EXCERPT TO READ -
However, at the March 29 meeting, Morris stated that he did not think it was a good idea to use these temporary funds for the specials teachers. The funds will be available for one more year after this one (FY24), and after that we will fall “off the cliff” of temporary funds – that is, those funds will no longer be available and we will have to figure out how to cover that amount.

Much discussion ensued about the advisability of using a higher amount of ESSER funds ($472,731, as opposed to the $393,531 originally proposed). Several other school committee members were uncomfortable doing this, and did not want to use temporary funds to cover salaries. However, I felt that, since we were already going to do that – we were already going to use almost $400,000 in ESSER funds to cover staff salaries, and since we have the funds available this year and next year, why wouldn’t we use them?

School Committee member Peter Demling brought up the idea of requesting a higher appropriation amount from the town of Amherst in order to cover the $79,200. (Brief background: The town gives the school district guidance as to how much the school district can spend in the next fiscal year. Typically, the school district works within that guidance. The amount the town allocates to the school is called the “appropriation.”) Finance Director Doug Slaughter responded that the school committee *can* approve an appropriation amount that is higher than the guidance given by the town. It will then be up to the town to approve that amount or not.

I did not think it was a good idea to request an appropriation amount higher than the town’s guidance, in order to fund the art and technology specials teachers at full time. To me that feels like “passing the buck” to the Town Manager and Town Council to decide whether or not to fund these positions, instead of the School Committee making the decision. But in an effort to compromise, I proposed splitting the difference – what if we fund half of the $79,200 with ESSER funds and half through town appropriation? 

In the end, we landed on a one-third ESSER/two-thirds town appropriation model. One-third of the $79,200 ($26,400) will be pulled from additional ESSER funds, and two-thirds ($52,800) will be added to the total amount we will request in appropriation from the town. I don’t love this plan! But it was super important to me to get the specials positions restored to full time, so I voted in favor of it. It remains to be seen if the town will agree to the higher appropriation amount.

QUESTIONS -
(1) Translate this sentence from the passage on the school committee's budget debate into Spanish: "It remains to be seen if the town will agree to the higher appropriation amount."
(2) Carry on the account of the school committee's budget debate, starting right after its final sentence.
These records come from a separate source unrelated to the budget passage.

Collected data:
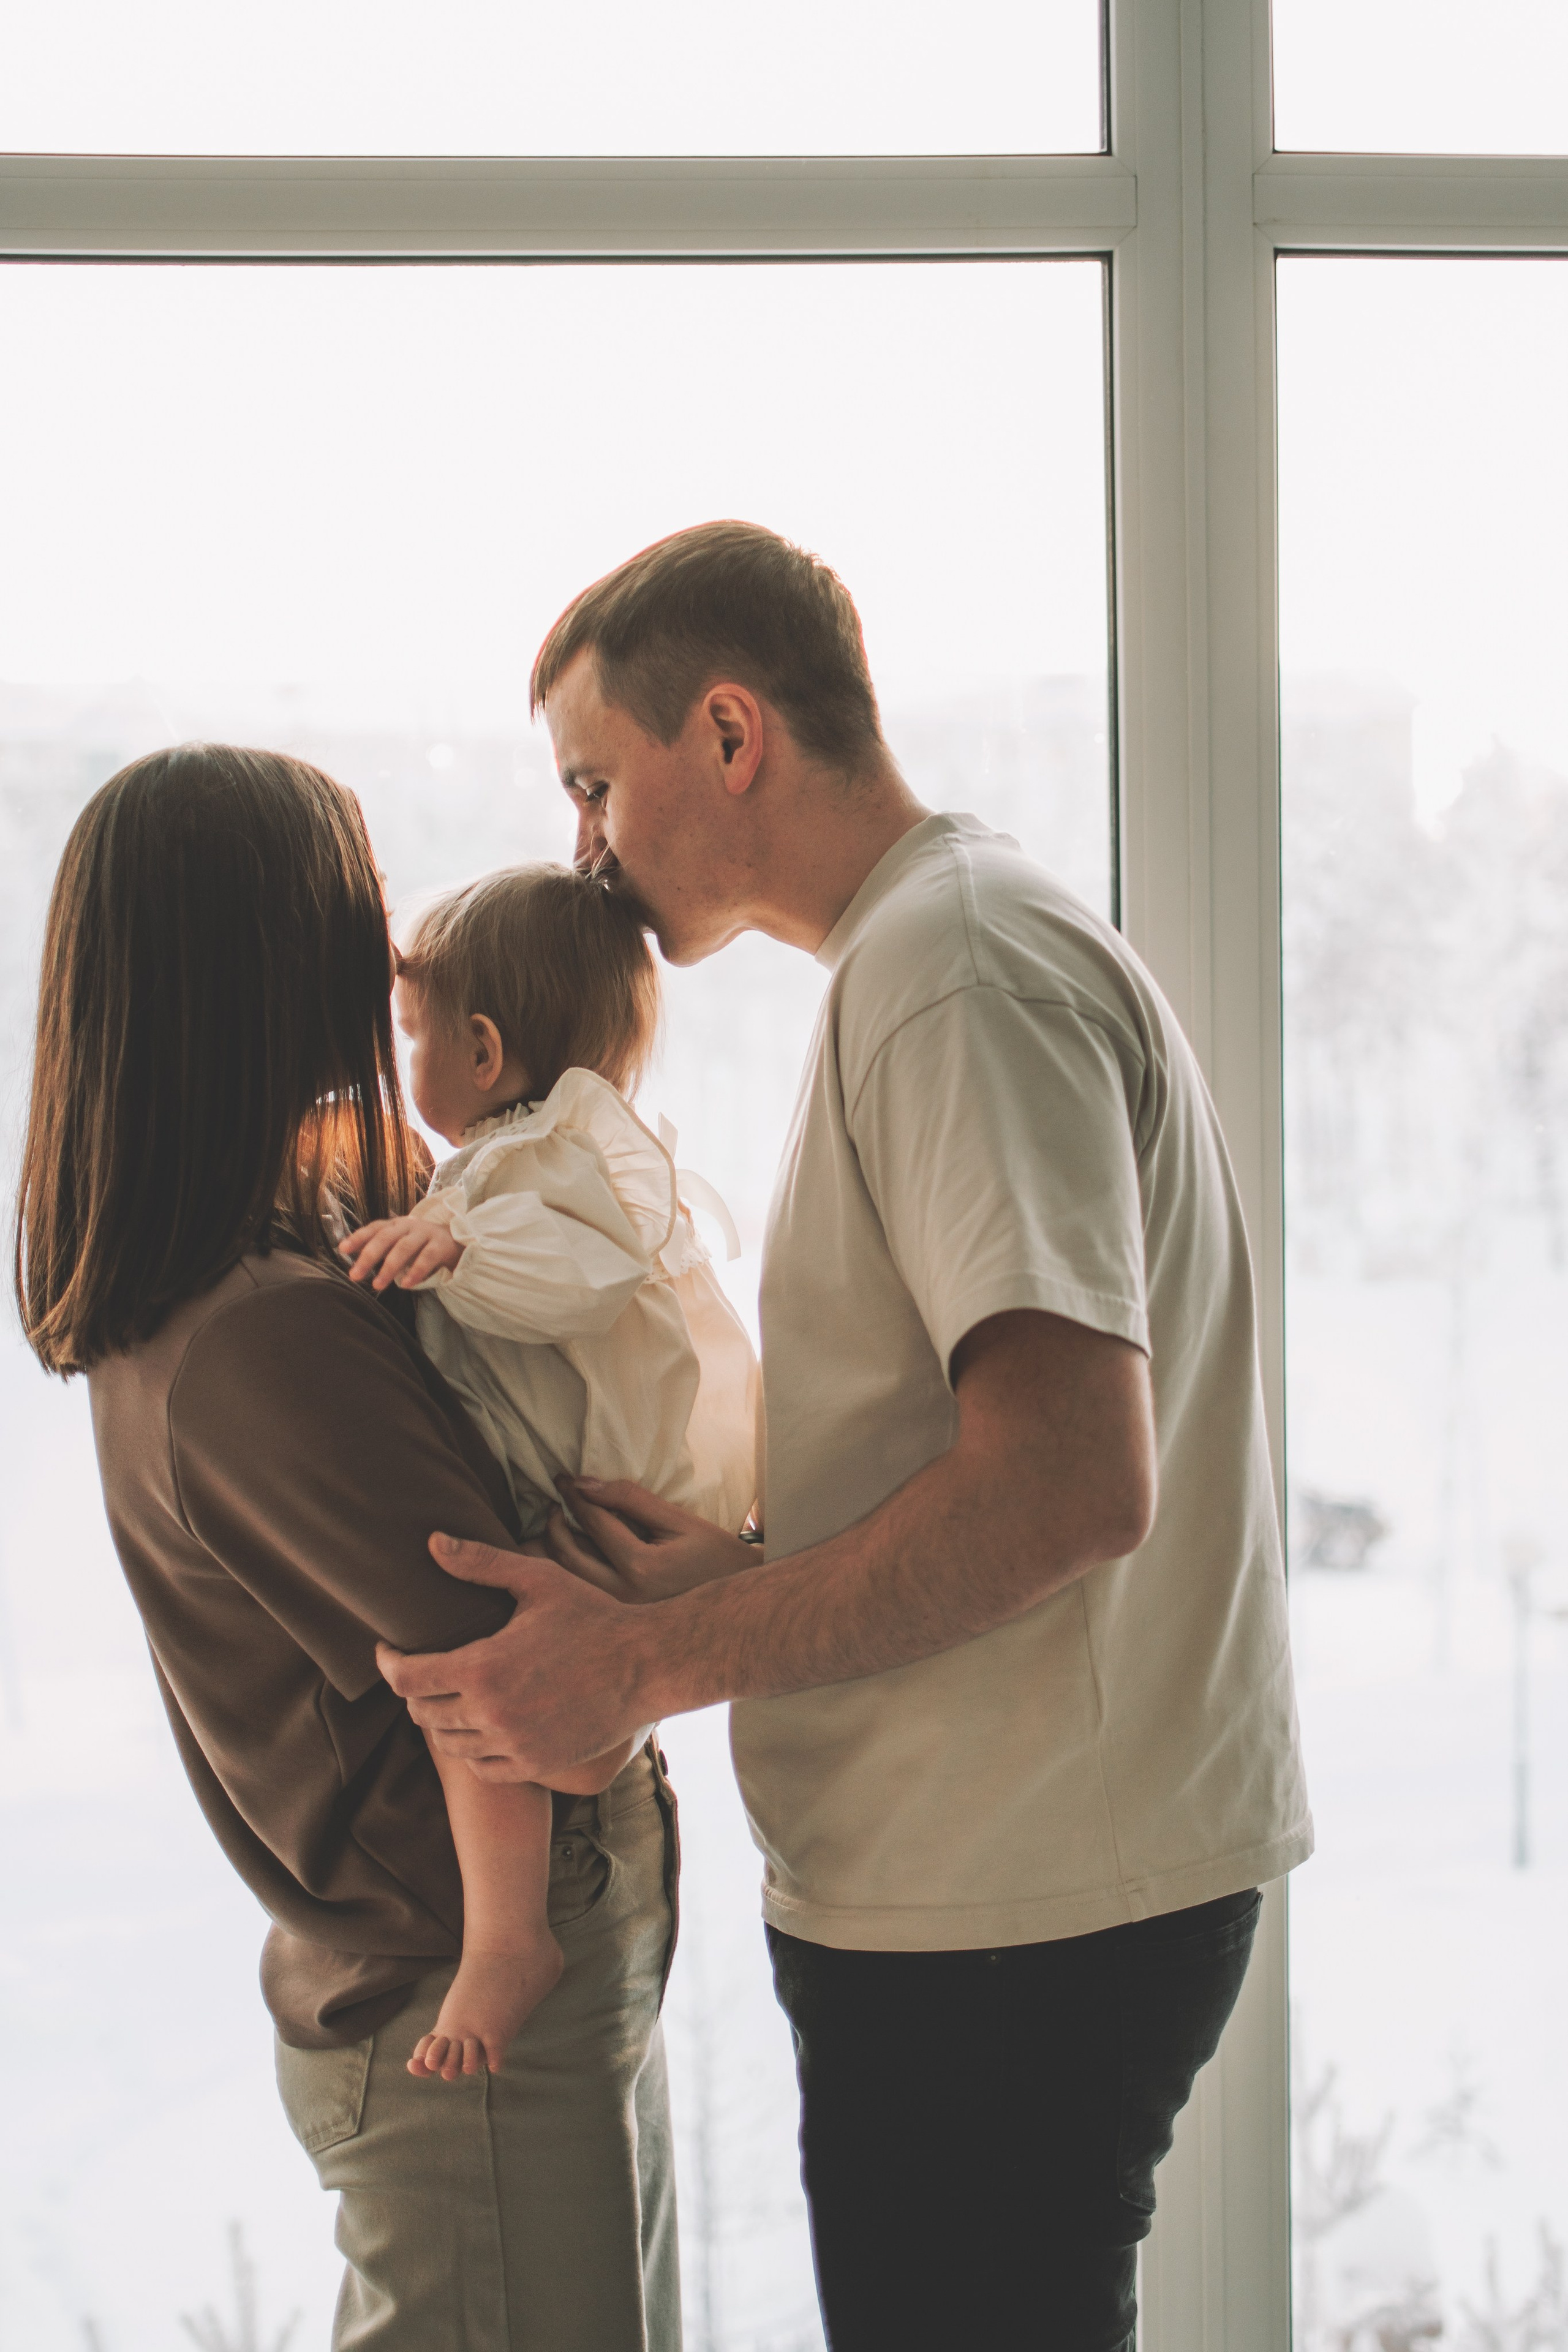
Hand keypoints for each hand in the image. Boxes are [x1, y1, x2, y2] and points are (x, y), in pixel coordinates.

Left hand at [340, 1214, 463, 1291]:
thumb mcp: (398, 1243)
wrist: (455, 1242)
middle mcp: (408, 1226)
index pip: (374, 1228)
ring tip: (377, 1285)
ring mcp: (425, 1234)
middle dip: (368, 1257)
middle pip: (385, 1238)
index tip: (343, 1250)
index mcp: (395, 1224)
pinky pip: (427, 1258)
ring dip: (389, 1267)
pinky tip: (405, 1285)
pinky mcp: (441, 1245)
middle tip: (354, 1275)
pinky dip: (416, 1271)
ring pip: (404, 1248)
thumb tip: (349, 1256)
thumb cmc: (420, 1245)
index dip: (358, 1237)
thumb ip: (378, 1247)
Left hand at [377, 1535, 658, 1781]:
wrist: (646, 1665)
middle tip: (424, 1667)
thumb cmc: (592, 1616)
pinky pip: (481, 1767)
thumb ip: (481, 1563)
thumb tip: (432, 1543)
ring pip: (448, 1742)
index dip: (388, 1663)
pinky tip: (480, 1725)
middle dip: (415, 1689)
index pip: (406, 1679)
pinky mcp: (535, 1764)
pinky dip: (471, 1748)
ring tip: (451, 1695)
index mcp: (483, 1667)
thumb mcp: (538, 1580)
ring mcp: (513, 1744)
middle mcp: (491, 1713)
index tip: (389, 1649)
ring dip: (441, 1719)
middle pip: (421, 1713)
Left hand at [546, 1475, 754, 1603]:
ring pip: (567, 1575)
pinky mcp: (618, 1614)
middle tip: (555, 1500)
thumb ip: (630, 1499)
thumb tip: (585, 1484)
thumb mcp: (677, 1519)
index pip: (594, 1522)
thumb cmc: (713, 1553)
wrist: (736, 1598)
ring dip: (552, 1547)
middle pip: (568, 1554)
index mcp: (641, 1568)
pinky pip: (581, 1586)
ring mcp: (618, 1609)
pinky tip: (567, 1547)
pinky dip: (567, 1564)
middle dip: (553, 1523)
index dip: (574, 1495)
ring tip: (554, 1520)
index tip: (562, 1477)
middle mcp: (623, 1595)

TASK-BY-TASK OUTPUTS -
(1) Queda por ver si el municipio aceptará el monto de asignación más alto.

(2)
Later in the same meeting, the School Committee discussed the policy of allowing siblings of students in one of the three district-wide special education programs to attend the same school. The AIMS (Academic Individualized Mainstream Support) and Building Blocks programs are located at the Fort River School; the Intensive Learning Center program (ILC) is located at the Wildwood School. Students enrolled in these programs go to the designated school, even if they do not live in the defined enrollment area for that school. This can result in siblings attending different schools. SEPAC (Special Education Parent Advisory Council) sent a public comment strongly urging the School Committee to allow siblings of students in these specialized programs to attend the same school:

“The shared experience of school for siblings, both disabled and non-disabled, is an important part of growing up. At present, families of non-disabled children have the luxury of being together at school. Our special education students and their families deserve the same.”

The committee chair informed us that the decision had already been made, last year, to allow this, but it had not been implemented yet. It is unclear why it had not been implemented.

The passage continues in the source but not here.